As a first-year graduate student in chemical engineering at Northwestern University, Pamela Kreeger saw familiar faces day after day as she sat in a handful of required classes in kinetics, fluid mechanics and other core topics.
Now, as an associate professor of biomedical engineering at the University of Wisconsin-Madison, Kreeger hopes to instill a similar sense of communal belonging among graduate students in her department. Kreeger has created a course that will connect new BME graduate students across disparate areas of study, while also covering required topics and skills for properly conducting research.
“BME’s a really diverse curriculum,” says Kreeger, who’s also the department’s associate chair of graduate advising. “But we still wanted to have that kind of experience you get by taking a class and getting to know your classmates. The hope is they’ll build some connections and then as they go on in their research groups, they’ll still know people in other labs and know what the other labs do.”
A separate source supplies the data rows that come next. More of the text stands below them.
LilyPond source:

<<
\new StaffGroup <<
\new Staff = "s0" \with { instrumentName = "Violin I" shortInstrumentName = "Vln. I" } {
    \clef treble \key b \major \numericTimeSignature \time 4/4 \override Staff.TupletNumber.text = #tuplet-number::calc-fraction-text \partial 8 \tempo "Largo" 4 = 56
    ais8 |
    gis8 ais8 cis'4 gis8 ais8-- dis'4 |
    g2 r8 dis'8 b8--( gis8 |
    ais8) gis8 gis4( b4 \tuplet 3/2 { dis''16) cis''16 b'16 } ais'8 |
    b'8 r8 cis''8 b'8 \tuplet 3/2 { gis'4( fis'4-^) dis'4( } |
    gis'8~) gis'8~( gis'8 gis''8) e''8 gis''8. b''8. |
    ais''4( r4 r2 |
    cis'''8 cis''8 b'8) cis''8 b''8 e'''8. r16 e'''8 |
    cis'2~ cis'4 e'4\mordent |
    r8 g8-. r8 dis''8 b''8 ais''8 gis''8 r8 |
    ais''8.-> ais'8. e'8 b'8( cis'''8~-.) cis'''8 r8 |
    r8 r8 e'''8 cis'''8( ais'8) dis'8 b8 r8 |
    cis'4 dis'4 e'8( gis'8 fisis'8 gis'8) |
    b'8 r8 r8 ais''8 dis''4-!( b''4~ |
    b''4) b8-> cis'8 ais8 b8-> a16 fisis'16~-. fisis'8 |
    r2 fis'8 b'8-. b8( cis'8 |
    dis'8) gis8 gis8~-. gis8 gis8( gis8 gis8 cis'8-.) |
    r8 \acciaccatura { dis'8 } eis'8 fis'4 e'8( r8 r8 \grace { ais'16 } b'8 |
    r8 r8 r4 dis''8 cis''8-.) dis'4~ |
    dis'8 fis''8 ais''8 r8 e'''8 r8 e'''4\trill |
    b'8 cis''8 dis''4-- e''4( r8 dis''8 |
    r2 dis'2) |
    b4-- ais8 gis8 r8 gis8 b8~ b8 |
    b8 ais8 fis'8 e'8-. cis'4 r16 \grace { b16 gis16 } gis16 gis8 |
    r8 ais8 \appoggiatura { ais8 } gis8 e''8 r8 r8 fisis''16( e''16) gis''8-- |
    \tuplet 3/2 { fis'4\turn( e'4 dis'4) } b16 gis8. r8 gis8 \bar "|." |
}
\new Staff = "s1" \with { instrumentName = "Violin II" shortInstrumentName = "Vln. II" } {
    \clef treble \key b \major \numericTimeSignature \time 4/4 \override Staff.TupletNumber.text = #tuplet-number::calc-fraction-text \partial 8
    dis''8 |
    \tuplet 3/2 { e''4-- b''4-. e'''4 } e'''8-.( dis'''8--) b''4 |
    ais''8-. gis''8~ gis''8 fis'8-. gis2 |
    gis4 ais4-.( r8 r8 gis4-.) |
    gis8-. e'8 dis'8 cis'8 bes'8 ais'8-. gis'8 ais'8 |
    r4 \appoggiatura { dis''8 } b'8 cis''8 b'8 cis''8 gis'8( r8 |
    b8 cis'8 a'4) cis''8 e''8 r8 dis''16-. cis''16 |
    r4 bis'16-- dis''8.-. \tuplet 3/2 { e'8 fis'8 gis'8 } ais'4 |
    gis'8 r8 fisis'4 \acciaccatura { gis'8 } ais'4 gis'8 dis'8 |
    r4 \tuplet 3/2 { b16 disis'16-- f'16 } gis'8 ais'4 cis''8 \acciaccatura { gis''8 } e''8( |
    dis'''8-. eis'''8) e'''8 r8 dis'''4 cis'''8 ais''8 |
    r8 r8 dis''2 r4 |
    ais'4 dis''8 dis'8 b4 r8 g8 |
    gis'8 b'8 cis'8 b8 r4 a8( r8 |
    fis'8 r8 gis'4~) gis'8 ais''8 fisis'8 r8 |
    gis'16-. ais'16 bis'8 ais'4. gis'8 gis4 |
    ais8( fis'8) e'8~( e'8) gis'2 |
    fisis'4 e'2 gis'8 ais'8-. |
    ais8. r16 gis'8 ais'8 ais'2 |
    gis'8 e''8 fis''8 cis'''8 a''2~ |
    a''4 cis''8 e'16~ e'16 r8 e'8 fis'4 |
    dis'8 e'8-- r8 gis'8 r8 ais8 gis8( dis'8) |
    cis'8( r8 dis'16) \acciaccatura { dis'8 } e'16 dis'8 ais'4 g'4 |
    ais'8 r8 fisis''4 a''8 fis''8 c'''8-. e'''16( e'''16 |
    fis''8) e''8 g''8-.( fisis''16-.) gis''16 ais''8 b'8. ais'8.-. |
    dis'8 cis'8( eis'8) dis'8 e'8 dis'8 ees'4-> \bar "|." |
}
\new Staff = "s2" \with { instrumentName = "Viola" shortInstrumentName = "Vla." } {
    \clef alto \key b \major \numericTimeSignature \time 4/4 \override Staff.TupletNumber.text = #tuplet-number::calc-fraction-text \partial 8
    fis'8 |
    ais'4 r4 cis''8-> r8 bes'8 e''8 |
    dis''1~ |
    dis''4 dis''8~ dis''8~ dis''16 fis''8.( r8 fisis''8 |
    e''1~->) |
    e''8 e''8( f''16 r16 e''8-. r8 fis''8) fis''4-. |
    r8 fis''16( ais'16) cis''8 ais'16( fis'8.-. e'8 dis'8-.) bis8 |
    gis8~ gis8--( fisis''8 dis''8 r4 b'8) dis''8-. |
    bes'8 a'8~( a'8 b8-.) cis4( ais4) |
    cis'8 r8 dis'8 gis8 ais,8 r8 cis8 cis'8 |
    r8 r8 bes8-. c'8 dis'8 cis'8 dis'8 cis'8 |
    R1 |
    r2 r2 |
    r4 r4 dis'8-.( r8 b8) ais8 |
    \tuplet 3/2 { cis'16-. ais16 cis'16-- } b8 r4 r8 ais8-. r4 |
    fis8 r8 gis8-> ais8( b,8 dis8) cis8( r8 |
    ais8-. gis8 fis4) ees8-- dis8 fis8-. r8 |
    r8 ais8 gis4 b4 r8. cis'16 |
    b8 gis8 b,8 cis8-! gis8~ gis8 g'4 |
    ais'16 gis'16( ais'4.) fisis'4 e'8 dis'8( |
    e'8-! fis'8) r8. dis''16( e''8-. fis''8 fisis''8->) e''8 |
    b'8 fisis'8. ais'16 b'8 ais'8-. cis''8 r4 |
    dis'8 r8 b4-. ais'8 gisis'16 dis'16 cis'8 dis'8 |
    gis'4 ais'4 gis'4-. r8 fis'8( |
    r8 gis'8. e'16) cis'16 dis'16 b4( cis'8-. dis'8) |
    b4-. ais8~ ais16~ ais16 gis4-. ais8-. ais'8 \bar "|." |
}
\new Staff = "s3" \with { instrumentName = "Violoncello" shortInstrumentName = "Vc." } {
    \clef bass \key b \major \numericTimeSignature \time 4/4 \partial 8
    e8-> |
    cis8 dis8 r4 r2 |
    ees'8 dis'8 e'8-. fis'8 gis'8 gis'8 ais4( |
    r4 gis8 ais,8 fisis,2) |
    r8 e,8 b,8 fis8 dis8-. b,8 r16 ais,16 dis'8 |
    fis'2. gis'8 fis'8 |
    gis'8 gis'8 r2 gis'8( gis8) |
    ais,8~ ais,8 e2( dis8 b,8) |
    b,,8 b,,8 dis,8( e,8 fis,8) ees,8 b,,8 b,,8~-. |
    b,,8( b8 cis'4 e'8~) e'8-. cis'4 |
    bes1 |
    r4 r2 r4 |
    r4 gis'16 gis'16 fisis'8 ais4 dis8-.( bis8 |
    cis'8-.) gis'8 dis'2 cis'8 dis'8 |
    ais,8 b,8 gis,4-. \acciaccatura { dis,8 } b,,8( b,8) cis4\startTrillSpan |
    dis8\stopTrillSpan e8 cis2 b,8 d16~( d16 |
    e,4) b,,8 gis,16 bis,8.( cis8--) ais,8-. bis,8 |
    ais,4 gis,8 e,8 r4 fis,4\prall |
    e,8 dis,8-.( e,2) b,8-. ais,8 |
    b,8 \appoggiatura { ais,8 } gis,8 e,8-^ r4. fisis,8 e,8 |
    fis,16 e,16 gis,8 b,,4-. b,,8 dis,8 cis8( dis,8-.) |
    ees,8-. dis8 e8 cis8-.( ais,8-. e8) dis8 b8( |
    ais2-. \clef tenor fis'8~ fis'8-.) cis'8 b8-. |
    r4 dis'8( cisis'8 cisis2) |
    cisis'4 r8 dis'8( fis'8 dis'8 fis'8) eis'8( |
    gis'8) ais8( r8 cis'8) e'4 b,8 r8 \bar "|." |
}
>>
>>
The course will also help BME graduate students clear an important regulatory hurdle. In order to work on projects funded by the National Institutes of Health (NIH) or the National Science Foundation (NSF), students are required to undergo responsible conduct of research training, covering topics such as safe lab practices, conflicts of interest and data management. Previously, BME students have fulfilled the requirement through offerings in the School of Medicine and Public Health.
But Kreeger is expanding the course’s scope beyond those topics mandated by the NIH and NSF to include issues like diversity and implicit bias, career options other than academia or industry research, and wellness and self-care. She sees the latter as a particularly vital area amid the COVID-19 pandemic—in fact, the department recently started a social media wellness challenge on Twitter (#BMEwellness).
“This idea that you should have a life outside of grad school and that you should take care of yourself, because you will be a better scientist for doing that, is something that I think all scientists struggle with,” says Kreeger.
Kreeger plans to open the course with a key fundamental notion: Graduate school is not undergraduate 2.0. Classwork becomes more a means of preparation for research, and research goes well beyond the type of shared experience and results students encounter in an undergraduate lab.
And she notes that, for early career graduate students, exploring new sciences requires persevering through what can be an unpleasant state of bewilderment.
“You have to get used to that uncomfortable feeling and keep pushing yourself until suddenly you’ll ask the right questions, you’ll do the right experiments, and you’ll understand something new that nobody has known before,” she says. “That’s, I think, a cool thing, but I don’t think I realized that going into grad school.”